There should not be two employment contracts with one employee

In the Appeal ruling dated 10.10.2019 in case No. 2-7/2019, 33-17750/2019, the Supreme Court of the Republic of Tatarstan came to the conclusion that it is impossible to conclude more than one employment contract with an employee for the main job.

In the Appeal ruling dated 10.10.2019 in case No. 2-7/2019, 33-17750/2019, the Supreme Court of the Republic of Tatarstan came to the conclusion that it is impossible to conclude more than one employment contract with an employee for the main job.

The citizen got a permanent job as a part-time legal adviser at the company. In addition, an employment contract on remote work was concluded between the same company and the employee. It provided for the payment of additional remuneration based on the results of consideration of specific cases in the courts, taking into account the complexity of the case, the time spent on conducting cases, and the average prices for the provision of legal services in the region.

As a result of one trial, documents for which were prepared by a legal consultant, the organization did not pay him the remuneration due under a remote employment contract. The employee made a claim to the employer, which was rejected by the latter. This was the reason for filing a lawsuit to collect wage arrears from the organization.

The organization filed a counterclaim against the employee to recognize the employment contract for remote work as not concluded, since an employment contract had already been concluded between the parties, according to which the citizen was hired by the company as a lawyer. In addition, the company indicated that the seal with which this agreement was certified does not belong to the organization. And in the employee’s personal file there is no record of remote work.

The court satisfied the organization’s claim to recognize the distance contract as not concluded and refused the employee’s request to pay him back wages. Let us provide the rationale for this decision.

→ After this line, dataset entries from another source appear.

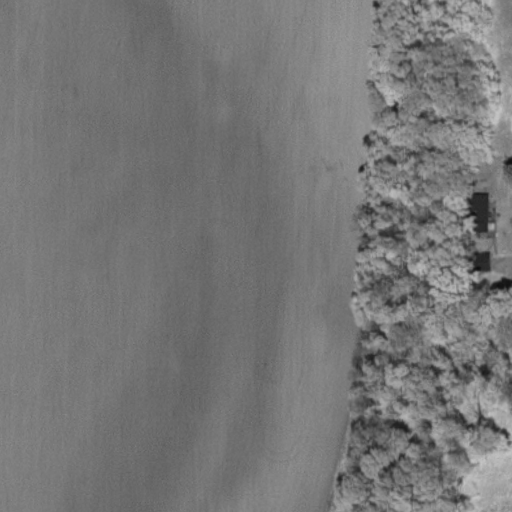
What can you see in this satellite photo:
building: (482, 211)
road: (505, 256)
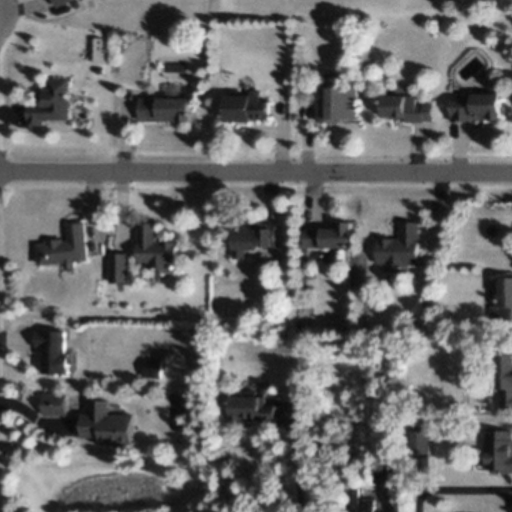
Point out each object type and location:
building: (59, 2)
building: (61, 2)
building: (397, 100)
building: (241, 102)
building: (49, 103)
building: (337, 104)
building: (474, 104)
building: (339, 105)
building: (245, 106)
building: (473, 106)
building: (163, 108)
building: (405, 108)
building: (48, 109)
building: (164, 112)
road: (256, 167)
building: (252, 232)
building: (324, 233)
building: (253, 236)
building: (329, 236)
building: (397, 242)
building: (63, 247)
building: (399, 247)
building: (154, 249)
building: (66, 252)
building: (155, 255)
building: (117, 267)
building: (504, 296)
building: (503, 299)
building: (50, 350)
building: (51, 353)
building: (150, 368)
building: (152, 371)
building: (504, 381)
building: (504, 386)
building: (52, 404)
building: (250, 407)
building: (54, 408)
building: (251, 412)
building: (105, 424)
building: (106, 426)
building: (419, 439)
building: (418, 444)
building: (498, 450)
building: (499, 454)
road: (287, 460)
building: (390, 473)
road: (456, 487)
building: (358, 501)
building: (368, 505)
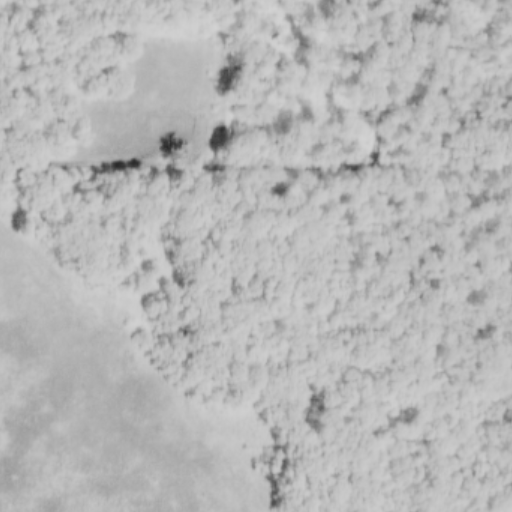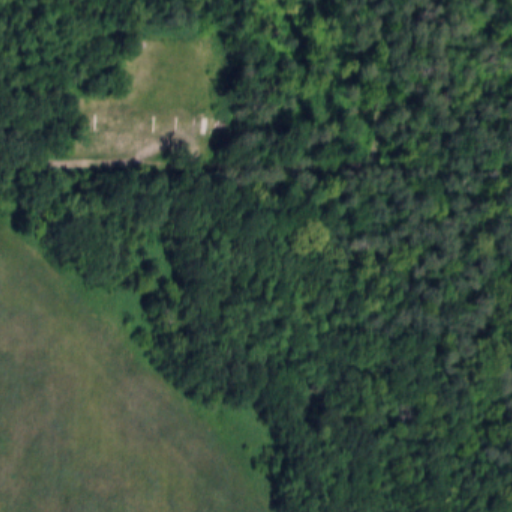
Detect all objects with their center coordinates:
road: (256, 165)
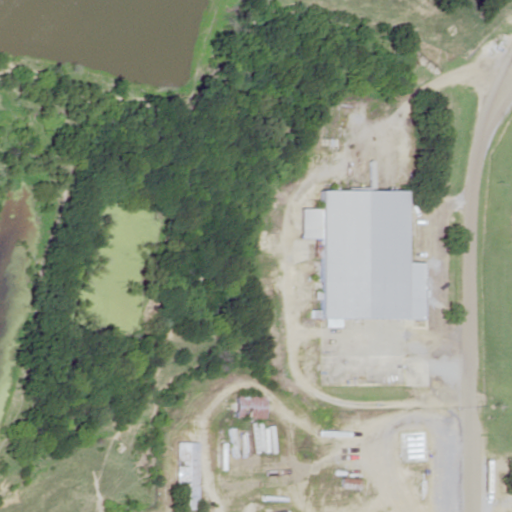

Labor relations between an employee and an employer arise on the basis of an employment contract concluded by them (Part 1 of Article 16 of the Labor Code of the Russian Federation). The concept of “employment contract” is given in Art. 56 Labor Code of the Russian Federation. This is an agreement between an employer and an employee, according to which the employer undertakes to provide the employee with work for a specified labor function, to ensure working conditions provided for by labor legislation, to pay the employee wages on time and in full, and the employee undertakes to personally perform the labor function in the interests, under management and control of the employer, comply with the internal labor regulations in force for this employer. In turn, remote work is the performance of a labor function specified in an employment contract outside the employer’s location by using the Internet (Article 312.1 of the Labor Code of the Russian Federation).

Both employment contracts presented in the case have the same validity period and were concluded between the same persons. Thus, these employment contracts had to be valid simultaneously, and this is impossible. After all, carrying out work on-site or remotely is only a way for an employee to perform a labor function, and the conclusion of another employment contract contradicts the above-mentioned norms of labor legislation.

The fact that concluding two employment contracts with an employee at the same time contradicts the provisions of the Labor Code is also stated in the Appeal ruling of the Novosibirsk Regional Court dated October 12, 2017 in case No. 33-9840/2017.